**Directions**.
Take every entry below and copy it out word for word.
++++ The data
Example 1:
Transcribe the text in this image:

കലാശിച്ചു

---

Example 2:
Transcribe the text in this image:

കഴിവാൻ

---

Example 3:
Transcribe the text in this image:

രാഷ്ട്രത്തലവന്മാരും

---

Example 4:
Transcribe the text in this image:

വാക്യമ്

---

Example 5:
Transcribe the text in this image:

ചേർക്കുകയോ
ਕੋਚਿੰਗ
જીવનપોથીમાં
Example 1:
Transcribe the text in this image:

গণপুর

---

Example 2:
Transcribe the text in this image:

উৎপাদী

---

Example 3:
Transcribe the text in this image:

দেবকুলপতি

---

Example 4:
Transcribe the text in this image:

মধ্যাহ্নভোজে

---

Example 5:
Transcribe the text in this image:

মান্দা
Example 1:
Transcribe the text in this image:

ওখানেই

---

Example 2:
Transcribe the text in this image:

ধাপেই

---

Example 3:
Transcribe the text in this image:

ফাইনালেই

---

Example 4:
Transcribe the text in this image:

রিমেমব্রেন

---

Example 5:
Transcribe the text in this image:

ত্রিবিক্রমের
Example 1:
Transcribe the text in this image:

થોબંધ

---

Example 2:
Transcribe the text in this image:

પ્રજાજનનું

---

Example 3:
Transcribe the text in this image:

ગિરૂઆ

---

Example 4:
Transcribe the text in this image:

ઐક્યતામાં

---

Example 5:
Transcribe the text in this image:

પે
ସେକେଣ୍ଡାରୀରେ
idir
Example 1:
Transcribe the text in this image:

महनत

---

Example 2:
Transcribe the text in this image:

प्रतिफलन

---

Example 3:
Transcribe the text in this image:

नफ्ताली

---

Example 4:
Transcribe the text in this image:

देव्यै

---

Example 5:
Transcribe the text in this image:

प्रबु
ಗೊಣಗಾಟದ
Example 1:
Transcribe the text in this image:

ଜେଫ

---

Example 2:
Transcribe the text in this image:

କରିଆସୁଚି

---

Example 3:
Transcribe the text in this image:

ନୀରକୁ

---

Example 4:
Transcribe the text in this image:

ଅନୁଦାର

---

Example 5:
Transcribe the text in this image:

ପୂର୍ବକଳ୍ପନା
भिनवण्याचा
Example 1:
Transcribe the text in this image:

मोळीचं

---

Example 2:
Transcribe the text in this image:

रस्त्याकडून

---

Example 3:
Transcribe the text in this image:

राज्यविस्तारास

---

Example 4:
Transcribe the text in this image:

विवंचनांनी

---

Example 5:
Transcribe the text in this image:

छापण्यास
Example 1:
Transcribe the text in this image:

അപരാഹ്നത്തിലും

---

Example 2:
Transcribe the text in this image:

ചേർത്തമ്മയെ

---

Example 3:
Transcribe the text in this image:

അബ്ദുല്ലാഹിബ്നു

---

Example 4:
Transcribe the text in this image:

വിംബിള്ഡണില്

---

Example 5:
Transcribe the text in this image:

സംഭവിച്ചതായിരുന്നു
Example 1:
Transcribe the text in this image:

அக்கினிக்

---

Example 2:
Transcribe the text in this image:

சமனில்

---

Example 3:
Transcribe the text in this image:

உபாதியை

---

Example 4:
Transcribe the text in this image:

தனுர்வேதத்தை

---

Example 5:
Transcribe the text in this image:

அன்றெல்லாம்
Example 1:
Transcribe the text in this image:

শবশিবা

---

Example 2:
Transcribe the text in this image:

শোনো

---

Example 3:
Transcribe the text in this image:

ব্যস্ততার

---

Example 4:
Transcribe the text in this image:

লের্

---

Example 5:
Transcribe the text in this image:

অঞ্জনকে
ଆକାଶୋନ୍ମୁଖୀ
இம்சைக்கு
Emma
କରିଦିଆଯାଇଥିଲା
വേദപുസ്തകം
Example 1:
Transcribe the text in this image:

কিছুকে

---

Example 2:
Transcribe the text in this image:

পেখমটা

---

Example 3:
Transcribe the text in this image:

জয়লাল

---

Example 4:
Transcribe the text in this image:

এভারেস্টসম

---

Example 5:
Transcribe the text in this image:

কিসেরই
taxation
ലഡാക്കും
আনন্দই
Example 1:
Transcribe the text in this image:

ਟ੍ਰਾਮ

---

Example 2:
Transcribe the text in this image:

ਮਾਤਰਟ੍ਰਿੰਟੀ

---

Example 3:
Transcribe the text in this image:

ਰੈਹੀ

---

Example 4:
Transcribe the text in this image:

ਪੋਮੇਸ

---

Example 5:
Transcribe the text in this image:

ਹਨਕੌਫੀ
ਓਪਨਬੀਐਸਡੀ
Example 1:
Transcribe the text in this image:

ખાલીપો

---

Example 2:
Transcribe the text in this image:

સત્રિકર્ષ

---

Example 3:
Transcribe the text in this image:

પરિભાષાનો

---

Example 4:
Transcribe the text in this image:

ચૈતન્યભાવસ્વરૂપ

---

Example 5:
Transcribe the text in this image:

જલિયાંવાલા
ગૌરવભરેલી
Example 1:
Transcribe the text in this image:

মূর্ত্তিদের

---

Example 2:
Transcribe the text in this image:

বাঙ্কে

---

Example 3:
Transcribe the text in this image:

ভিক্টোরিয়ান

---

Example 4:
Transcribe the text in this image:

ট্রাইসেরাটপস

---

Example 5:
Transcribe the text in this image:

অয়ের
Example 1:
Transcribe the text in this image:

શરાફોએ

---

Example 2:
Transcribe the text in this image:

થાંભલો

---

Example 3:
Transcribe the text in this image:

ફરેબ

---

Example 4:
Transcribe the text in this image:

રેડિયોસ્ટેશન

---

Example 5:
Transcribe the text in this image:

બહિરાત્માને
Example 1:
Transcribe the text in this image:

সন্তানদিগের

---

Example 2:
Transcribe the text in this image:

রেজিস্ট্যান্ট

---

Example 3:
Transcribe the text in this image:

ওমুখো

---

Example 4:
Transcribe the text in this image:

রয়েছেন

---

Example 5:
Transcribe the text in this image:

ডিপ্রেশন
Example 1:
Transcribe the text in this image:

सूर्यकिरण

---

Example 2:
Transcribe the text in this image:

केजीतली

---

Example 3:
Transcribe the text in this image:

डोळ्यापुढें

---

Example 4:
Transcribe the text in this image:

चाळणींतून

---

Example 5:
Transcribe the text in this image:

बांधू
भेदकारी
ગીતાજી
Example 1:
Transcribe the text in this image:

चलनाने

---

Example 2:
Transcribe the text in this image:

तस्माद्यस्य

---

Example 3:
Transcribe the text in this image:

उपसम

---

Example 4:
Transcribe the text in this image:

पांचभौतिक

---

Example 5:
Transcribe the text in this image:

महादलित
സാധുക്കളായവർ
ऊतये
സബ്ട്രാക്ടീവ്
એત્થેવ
++++++++
**Response area**.
Example 1:
Transcribe the text in this image:

കലാശിച്ചു

---

Example 2:
Transcribe the text in this image:

കഴിവാൻ

---

Example 3:
Transcribe the text in this image:

രാഷ്ട്രത്തലവന്മാരും

---

Example 4:
Transcribe the text in this image:

വാക്യമ്

---

Example 5:
Transcribe the text in this image:

ചേർക്കുകയോ
ਕੋਚਿੰਗ
જીવનપોથીમાં
Example 1:
Transcribe the text in this image:

গণপুর

---

Example 2:
Transcribe the text in this image:

উৎপাদী

---

Example 3:
Transcribe the text in this image:

দেবকুলপতি

---

Example 4:
Transcribe the text in this image:

মধ্যাহ্নভোজে

---

Example 5:
Transcribe the text in this image:

মান্দা
Example 1:
Transcribe the text in this image:

ওখানেই

---

Example 2:
Transcribe the text in this image:

ধাপেই

---

Example 3:
Transcribe the text in this image:

ফাইনালেই

---

Example 4:
Transcribe the text in this image:

রিমেমব্রেন

---

Example 5:
Transcribe the text in this image:

ত্রিবিক্রমের
Example 1:
Transcribe the text in this image:

થોબંધ

---

Example 2:
Transcribe the text in this image:

પ્રજાજનનું

---

Example 3:
Transcribe the text in this image:

ગિરૂઆ

---

Example 4:
Transcribe the text in this image:

ઐક્યતામાં

---

Example 5:
Transcribe the text in this image:

પે
ସେକେଣ୍ଡାରୀରେ
idir
Example 1:
Transcribe the text in this image:

महनत

---

Example 2:
Transcribe the text in this image:

प्रतिफलन

---

Example 3:
Transcribe the text in this image:

नफ्ताली

---

Example 4:
Transcribe the text in this image:

देव्यै

---

Example 5:
Transcribe the text in this image:

प्रबु
ಗೊಣಗಾಟದ
Example 1:
Transcribe the text in this image:

ଜେଫ

---

Example 2:
Transcribe the text in this image:

କରିଆସୁଚି

---

Example 3:
Transcribe the text in this image:

ନୀରକୁ

---

Example 4:
Transcribe the text in this image:

ଅନୁଦାର

---

Example 5:
Transcribe the text in this image:

ପୂର୍ବକଳ୍ପନା
भिनवण्याचा
Example 1:
Transcribe the text in this image:

मोळीचं

---

Example 2:
Transcribe the text in this image:

रस्त्याकडून

---

Example 3:
Transcribe the text in this image:

राज्यविस्तारास

---

Example 4:
Transcribe the text in this image:

विवंचनांनी

---

Example 5:
Transcribe the text in this image:

छापण्यास
Example 1:
Transcribe the text in this image:

അപരാഹ്നത്തിലും

---

Example 2:
Transcribe the text in this image:

ചേർത്തമ്മയെ

---

Example 3:
Transcribe the text in this image:

അബ്ദുല്ലാഹിബ്നു

---

Example 4:
Transcribe the text in this image:

വിംബിള്ഡണില്

---

Example 5:
Transcribe the text in this image:

സംഭവിച്ചതായിരുന്നു
Example 1:
Transcribe the text in this image:

அக்கினிக்

---

Example 2:
Transcribe the text in this image:

சமனில்

---

Example 3:
Transcribe the text in this image:

உபாதியை

---

Example 4:
Transcribe the text in this image:

தனுர்வேதத்தை

---

Example 5:
Transcribe the text in this image:

அன்றெல்லாம்
Example 1:
Transcribe the text in this image:

শবশিবা

---

Example 2:
Transcribe the text in this image:

শোনো

---

Example 3:
Transcribe the text in this image:

ব্যস্ততার

---

Example 4:
Transcribe the text in this image:

লের্

---

Example 5:
Transcribe the text in this image:

অঞ্জনকে
ଆକାଶୋନ୍ମୁଖୀ
இம்சைக்கு
Emma
କରିଦିଆଯାଇଥିଲା
വേദപുസ്തകം
Example 1:
Transcribe the text in this image:

কিছুকে

---

Example 2:
Transcribe the text in this image:

পেখমটা

---

Example 3:
Transcribe the text in this image:

জয়লাল

---

Example 4:
Transcribe the text in this image:

এভারেস্টসম

---

Example 5:
Transcribe the text in this image:

কিসেরই
taxation
ലഡാക്കും
আনন্দই
Example 1:
Transcribe the text in this image:

ਟ੍ਰਾਮ

---

Example 2:
Transcribe the text in this image:

ਮਾਤਰਟ੍ਰਿੰਟੀ

---

Example 3:
Transcribe the text in this image:

ਰੈਹੀ

---

Example 4:
Transcribe the text in this image:

ਪੋਮੇਸ

---

Example 5:
Transcribe the text in this image:

ਹਨਕੌਫੀ
ਓਪਨਬੀਐਸਡੀ
Example 1:
Transcribe the text in this image:

ખાલીપો

---

Example 2:
Transcribe the text in this image:

સત્રિકર્ષ

---

Example 3:
Transcribe the text in this image:

પરિભાષાનો

---

Example 4:
Transcribe the text in this image:

ચૈતન્યભાવસ્વરૂપ

---

Example 5:
Transcribe the text in this image:

જલિયાંવાલા
ગૌરવભરેલી
Example 1:
Transcribe the text in this image:

মূর্ত্তিদের

---

Example 2:
Transcribe the text in this image:

বাঙ্কে

---

Example 3:
Transcribe the text in this image:

ভিক্টোরিয়ান

---

Example 4:
Transcribe the text in this image:

ট্রাইসেরাটপস

---

Example 5:
Transcribe the text in this image:

অয়ের
Example 1:
Transcribe the text in this image:

શરાફોએ

---

Example 2:
Transcribe the text in this image:

થાંભલો

---

Example 3:
Transcribe the text in this image:

ફરેબ

---

Example 4:
Transcribe the text in this image:

રેડિયોસ્ટેશન

---

Example 5:
Transcribe the text in this image:

બહિરાત્માને
Example 1:
Transcribe the text in this image:

সন্তানদিগের

---

Example 2:
Transcribe the text in this image:

রেজিস্ট্যান্ট

---

Example 3:
Transcribe the text in this image:

ওমুখো

---

Example 4:
Transcribe the text in this image:

রয়েছেন

---

Example 5:
Transcribe the text in this image:

ডিপ্রেশন
Example 1:
Transcribe the text in this image:

सूर्यकिरण

---

Example 2:
Transcribe the text in this image:

केजीतली

---

Example 3:
Transcribe the text in this image:

डोळ्यापुढें

---

Example 4:
Transcribe the text in this image:

चाळणींतून

---

Example 5:
Transcribe the text in this image:

बांधू
भेदकारी
ગીતાજી
Example 1:
Transcribe the text in this image:

चलनाने

---

Example 2:
Transcribe the text in this image:

तस्माद्यस्य

---

Example 3:
Transcribe the text in this image:

उपसम

---

Example 4:
Transcribe the text in this image:

पांचभौतिक

---

Example 5:
Transcribe the text in this image:

महादलित
സാധുക്കളായവർ
ऊतये
സബ്ട്രാക്ടീവ്
એત્થેવ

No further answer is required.